David I just can’t stand, if that wasn’t obvious already. He comes across as an annoying jock, and doesn’t help out with the majority of the game, so I was delighted when he got eaten by that allosaur. As for Paula, she’s an interesting character to an extent, but the constant conveniences of her appearances, along with her wonky connection to Dylan, spoil things a bit.
I think it’s also worth noting how dark the game is. While the characters never feel too downtrodden, aside from David’s occasional complaints that I ignore by default, the entire story is characterised by loss. The death toll is enormous – you don’t rescue anyone from Edward City, almost your entire team is slaughtered, and Dylan’s buddy gets eaten too. The game ends with two of the major characters about to (maybe) die, and the plot point about the threat of humanity’s erasure from history stays unresolved. Everywhere you go has been brought to ruin in some way, with only a handful of locations remaining relatively unscratched.
It’s ironic that the more action-packed and lightweight sequel has the sort of story that would probably have been better suited by the unrelentingly sombre locations of the first game. The problem is that the game doesn’t really want to be miserable – it’s so busy with its endless combat and swift pacing that nobody ever really hangs around to take stock of just how bad things are. I’m not sure the game would necessarily have been better if it did have some slowdown in its pacing, but at the same time, if you’re going to throw in some heavy losses, then you should probably be ready to deal with what that means.
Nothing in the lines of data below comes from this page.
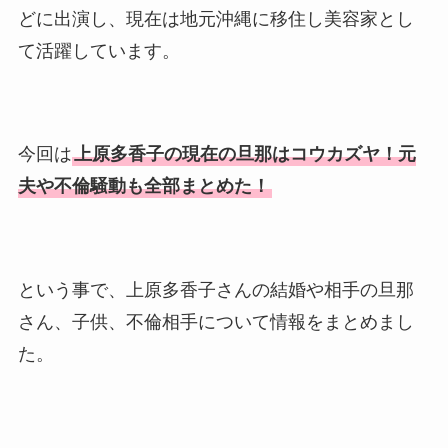
どに出演し、現在は地元沖縄に移住し美容家とし
て活躍しています。
今回は
上原多香子の現在の旦那はコウカズヤ！元
夫や不倫騒動も全部まとめた！
という事で、上原多香子さんの結婚や相手の旦那
さん、子供、不倫相手について情報をまとめまし
た。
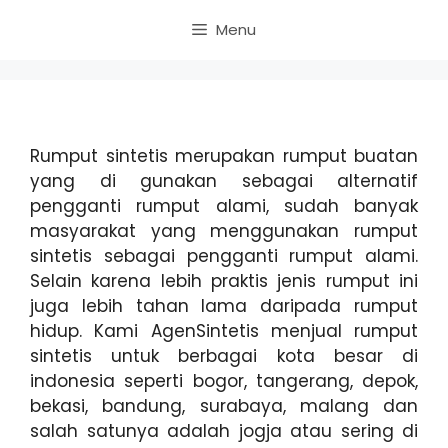
Skip
Menu
to
content
Rumput sintetis merupakan rumput buatan
yang di gunakan sebagai alternatif
pengganti rumput alami, sudah banyak
masyarakat yang menggunakan rumput
sintetis sebagai pengganti rumput alami.
Selain karena lebih praktis jenis rumput ini
juga lebih tahan lama daripada rumput
hidup.
Kami AgenSintetis menjual rumput
sintetis untuk berbagai kota besar di
indonesia seperti bogor, tangerang, depok,
bekasi, bandung, surabaya, malang dan
salah satunya adalah jogja atau sering di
All the same, Dino Crisis 2 isn’t high literature, and it’s a bit unfair to hold it to heavy standards when it’s really just there to entertain for a few hours. What plot it does have is pretty fun, if limited, and it didn’t get to the point where I just couldn’t be bothered with it, unlike with some sequels (I’ll be controversial here and name Mass Effect 2).
So, in summary, it’s decent enough for an action game, if a bit convoluted towards the end, and sadly unresolved, but I’d say it’s still worth a playthrough.